The drink hits Monte's throat like "PURE FIRE!", and Crobe describes the beverage as his recreation of Kentucky Bourbon, "one of many gifts to Heavens from the planet Earth."  Now, Hubbard, you're getting into some dangerous territory here.  Everybody hates psychologists, journalists, intelligence agents, etc., and everyone can agree that drugs are bad.   But suggesting that alcohol is another disgusting Earth disease like the above might alienate some of your readers.  You might want to stick to the statutory rape and necrophilia.

After Monte's boozed up, Crobe directs his patient to lie down and start some free association.  Monte unhesitatingly gives his speech about how important it is for him to get his book published, so that his uncles won't stick him with a desk job or force him to marry Lady Corsa "and spend my life, much like you, in a cultural desert, Modon, an exile."  My inner editor is screaming.

"Ah," he said, "trouble with your mother!"

"How did you know?" I said. 

See, Monte never mentioned his mother, so it's a joke about how... yeah.

"Obvious," he said.  "Sigmund Freud covered it like a blanket.  An Oedipus complex!  I can get to the bottom of your case at once.  It is a classic example of psycho-pathology.  You see, there is the anal passive, followed by the anal erotic.  Then there is the oral passive, followed by the oral erotic.  There is also the genital stage but no one ever really reaches that.  These are ALL the mental stages there are.  Everything is based on sex.  Sex is the single and only motivation for all behavior.  So there you are."

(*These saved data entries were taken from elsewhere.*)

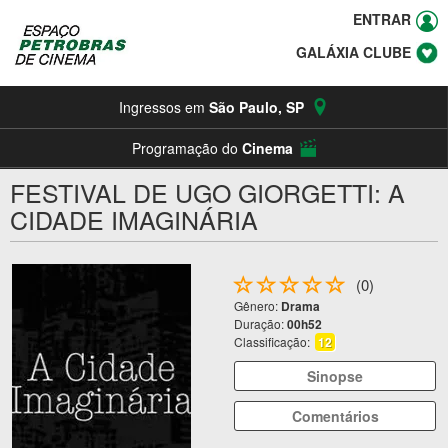
ENTRAR
GALÁXIA CLUBE
Ingressos em
São Paulo
,
SP
Programação do
Cinema
FESTIVAL DE UGO GIORGETTI: A
CIDADE IMAGINÁRIA
(0)
Gênero:
Drama
Duração:
00h52
Classificação:
12
Sinopse
Comentários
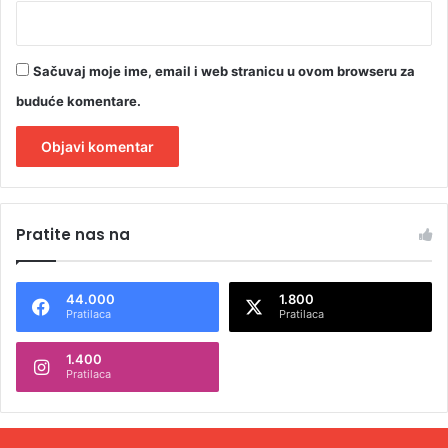
Sačuvaj moje ime, email i web stranicu u ovom browseru za
buduće komentare.
A
l
Pratite nas na
t
e
44.000
1.800
r
Pratilaca
Pratilaca
n
1.400
a
Pratilaca
t
i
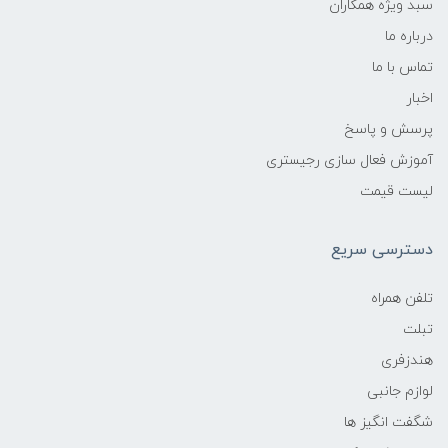
سبد ویژه همکاران
درباره ما
تماس با ما
اخبار
پرسش و پاسخ
آموزش فعال سازی رجیستری
لیست قیمت
دسترسی سریع
تلفن همراه
تبلت
هندزفری
لوازم جانبی
شگفت انگیز ها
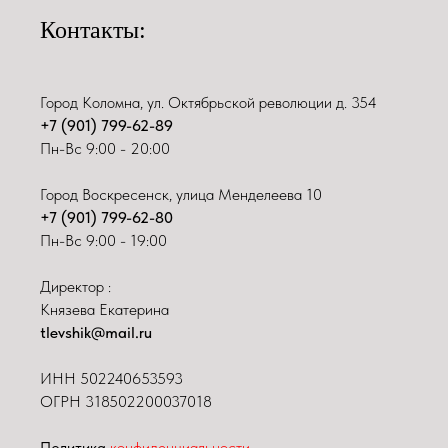
Контакты:
Город Коломна, ул. Октябрьской революции д. 354
+7 (901) 799-62-89
Пн-Вс 9:00 - 20:00
Город Воскресенск, улица Менделеева 10
+7 (901) 799-62-80
Пн-Вс 9:00 - 19:00
Директор :
Князева Екатерина
tlevshik@mail.ru
ИНН
502240653593
ОГРН 318502200037018
Политика
конфиденциальности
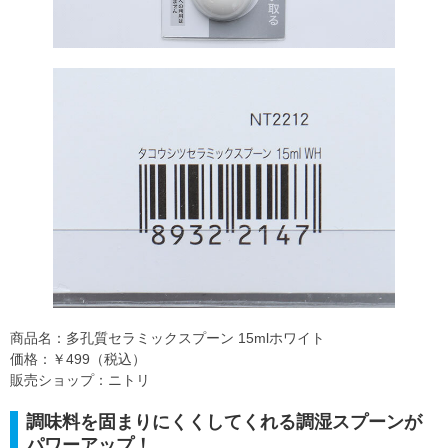
商品名：多孔質セラミックスプーン 15mlホワイト
価格：￥499（税込）
販売ショップ：ニトリ
調味料を固まりにくくしてくれる調湿スプーンが
パワーアップ！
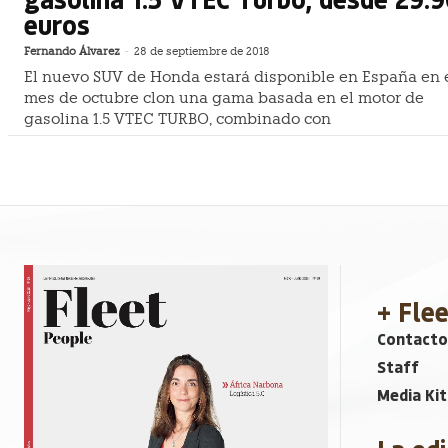
euros
Fernando Álvarez
-
28 de septiembre de 2018
El nuevo SUV de Honda estará disponible en España en 
mes de octubre clon una gama basada en el motor de
gasolina 1.5 VTEC TURBO, combinado con
+ Fle
Contacto
Staff
Media Kit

Our friend Monte is a bit confused by this, but Crobe insists that obviously Monte's mommy didn't let him play with her nipples enough, so he's stuck in the oral erotic stage, and the only recourse is for Monte to commit himself "to making love only to young boys and men--orally, of course."  Then Crobe announces that's all the time he has in his busy schedule for his latest patient, but it's fine because Monte is now cured.

Monte gets up and thanks Crobe for his therapy, offers the doctor a "puffstick" (Crobe eats it), and then asks for his "professional opinion" about the guy who sent him here, who may have had him illegally incarcerated.  Crobe admits that Heller is a very difficult case, someone suffering from alto-libido, velocitus-libido, urbanus-populi-libido, justitius-libido and lascivious-libido - which is to say that Heller is comfortable with heights, likes to go fast, is pleasant to people, "pretends" to be fair, and likes sports.  Worse, Heller is not just achiever-oriented and GOAL ORIENTED, which as psychology tells us are very bad indeed, but to top it all off Jettero Heller is now the Duke of Manco.  In other words he has "TWO NAMES!  TWO IDENTITIES!  SCHIZOPHRENIA!"

Crobe concludes that Heller is obviously the insane one, and should be in this asylum instead of him.  Monte doesn't really have a reaction to this - next chapter he'll ask Crobe about Hisst, but he never mulls over Crobe's lecture.  Monte never thinks about whether Crobe's assertions make sense, or compares them to his own morality.  He certainly doesn't recognize that Crobe's diagnosis sounds exactly like the poisonous, insane rantings that Mission Earth warns us psychologists like to make.  No, Monte just accepts it all.

Now of course he's had a few shots of moonshine at this point, except even later, after he sobers up, Monte continues to parrot Crobe's phrases and sings the praises of psychology.  So now I'm not sure whether psychology is insidiously persuasive, or else Voltarian brains are as impressionable as silly putty.